Optical fibers for use in optical fiber communication systems generally widely available have a structure in which the outer circumferential surface of a core is surrounded by a cladding and optical signals propagate through the inside of this core to transmit information. Nowadays, with the widespread use of optical fiber communication systems, information volumes to be transmitted are tremendously increasing.
In order to achieve such an increase in the transmission capacity of optical fiber communication systems, the transmission of a plurality of signals using a multicore fiber is known. The multicore fiber has a plurality of cores. The outer circumferential surfaces of the plurality of cores are surrounded by one cladding. The plurality of signals is transmitted with light beams propagating through the cores. In order to achieve a further increase in the transmission capacity, transmission using a few-mode multicore fiber (FM-MCF) for multimode communication is also known. In the cores of the multicore fiber, information is superposed on an LP01 mode light beam that is in the fundamental mode, and information is also superposed on light beams in higher modes than the fundamental mode for information communication. Such a few-mode multicore fiber is disclosed in Non Patent Literature 1 below, for example.
Multicore fibers may have crosstalk between cores. The crosstalk is optical transition from cores to the adjacent cores. In the few-mode multicore fiber, this crosstalk is more prone to be noticeable. For example, a so-called step index core having a refractive index approximately constant in the radial direction is widely used in optical fibers. In the step index core, higher mode light beams like an LP11 mode light beam are easily spread to the outer side of the core than the LP01 mode light beam is. Thus, the higher mode light beam has an effective area larger than the effective area of the LP01 mode light beam, easily causing the crosstalk between higher mode light beams propagating through the cores adjacent to each other.

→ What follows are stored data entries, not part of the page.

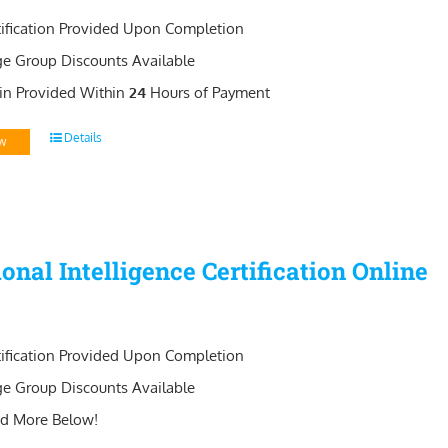
tification Provided Upon Completion
ge Group Discounts Available
in Provided Within
24
Hours of Payment
Details
w
onal Intelligence Certification Online
tification Provided Upon Completion
ge Group Discounts Available
d More Below!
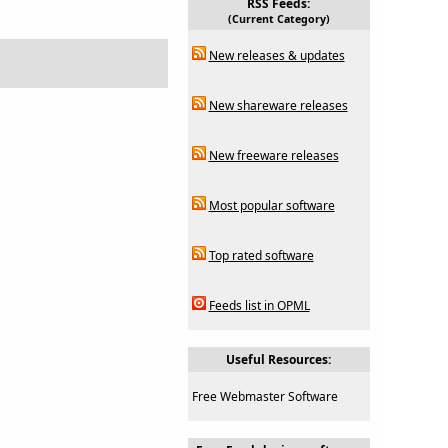
RSS Feeds:
(Current Category)
New releases & updates
New shareware releases
New freeware releases
Most popular software
Top rated software
Feeds list in OPML
Useful Resources:
Free Webmaster Software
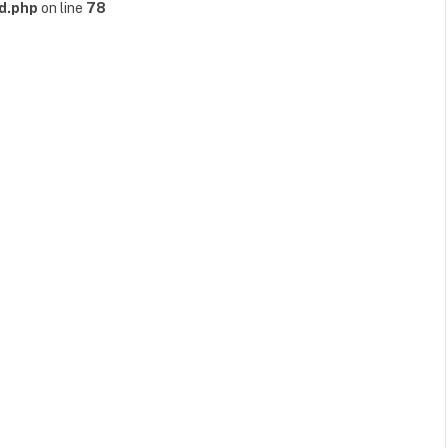
d.php
on line
78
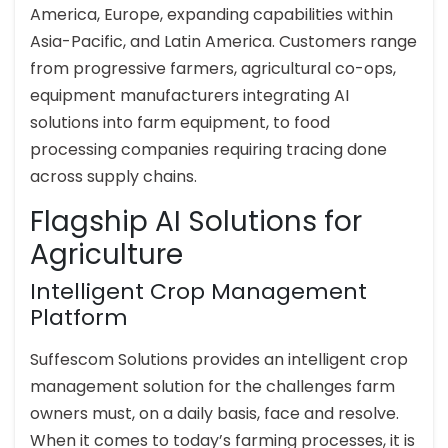
America, Europe, expanding capabilities within
Asia-Pacific, and Latin America. Customers range
from progressive farmers, agricultural co-ops,
equipment manufacturers integrating AI
solutions into farm equipment, to food
processing companies requiring tracing done
across supply chains.
Flagship AI Solutions for
Agriculture
Intelligent Crop Management
Platform
Suffescom Solutions provides an intelligent crop
management solution for the challenges farm
owners must, on a daily basis, face and resolve.
When it comes to today’s farming processes, it is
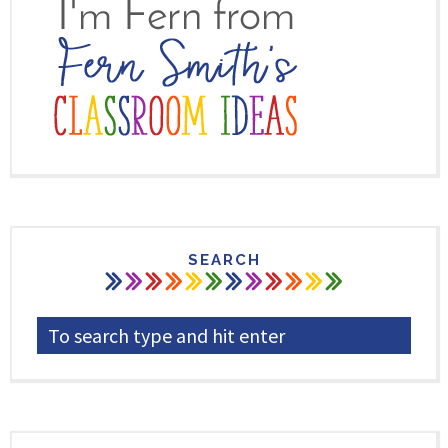
SEARCH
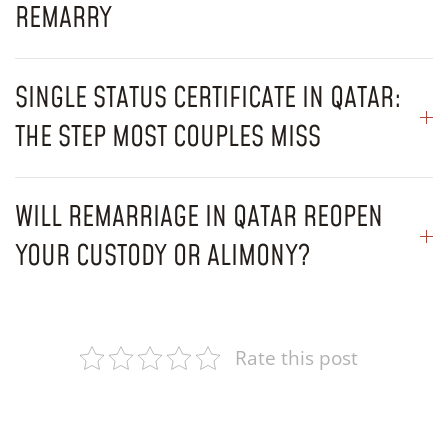
REMARRY
SINGLE STATUS CERTIFICATE IN QATAR:
THE STEP MOST COUPLES MISS
WILL REMARRIAGE IN QATAR REOPEN
YOUR CUSTODY OR ALIMONY?
Rate this post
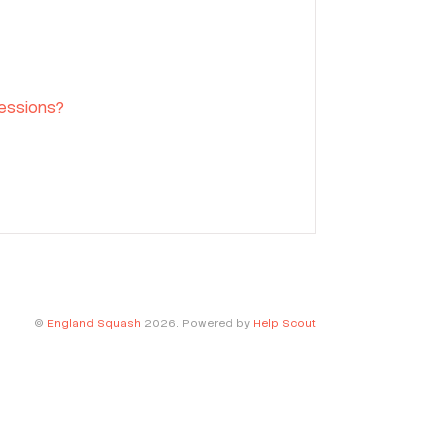
sessions?
©
England Squash
2026.
Powered by
Help Scout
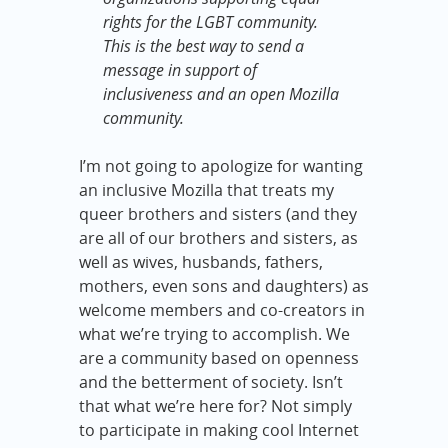
rights for the LGBT community.
This is the best way to send a
message in support of
inclusiveness and an open Mozilla
community.
I’m not going to apologize for wanting
an inclusive Mozilla that treats my
queer brothers and sisters (and they
are all of our brothers and sisters, as
well as wives, husbands, fathers,
mothers, even sons and daughters) as
welcome members and co-creators in
what we’re trying to accomplish. We
are a community based on openness
and the betterment of society. Isn’t
that what we’re here for? Not simply
to participate in making cool Internet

A decrease in the effective area of the higher mode light beam can be considered. However, a decrease in the effective area of the higher mode light beam considerably shrinks the effective area of the LP01 mode light beam, resulting in concern with the degradation of signal quality due to nonlinear effects and an increase in connection loss. Thus, in the design of the few-mode multicore fiber, the crosstalk between higher mode light beams is reduced with no decrease in the effective area of the LP01 mode light beam. An example that satisfies these conditions is a heterogeneous core few-mode multicore fiber disclosed in Non Patent Literature 2 below, for example.    [Non Patent Literature 1] D. Soma et al., “2.05 Peta-bit/s Super-Nyquist-WDM SDM Transmission Using 9.8-km 6-mode 19-core Fiber in C band,” Proc. ECOC2015, PDP3.2, 2015.    [Non Patent Literature 2] K. Shibahara et al., “Dense SDM (12-core×3-mode) Transmission over 527 km with 33.2-ns Mode-Dispersion Employing Low-Complexity Parallel MIMO Frequency-Domain Equalization,” Proc. OFC2015, Th5C.3, 2015.
The heterogeneous core few-mode multicore fiber disclosed in Non Patent Literature 2 above has manufacturing imperfections in which a plurality of types of cores has to be prepared accurately as the cores are designed. The multicore fiber also has imperfections in which optical properties are varied depending on core types. Therefore, a reduction in crosstalk is desired by a method different from a method for the heterogeneous core multicore fiber.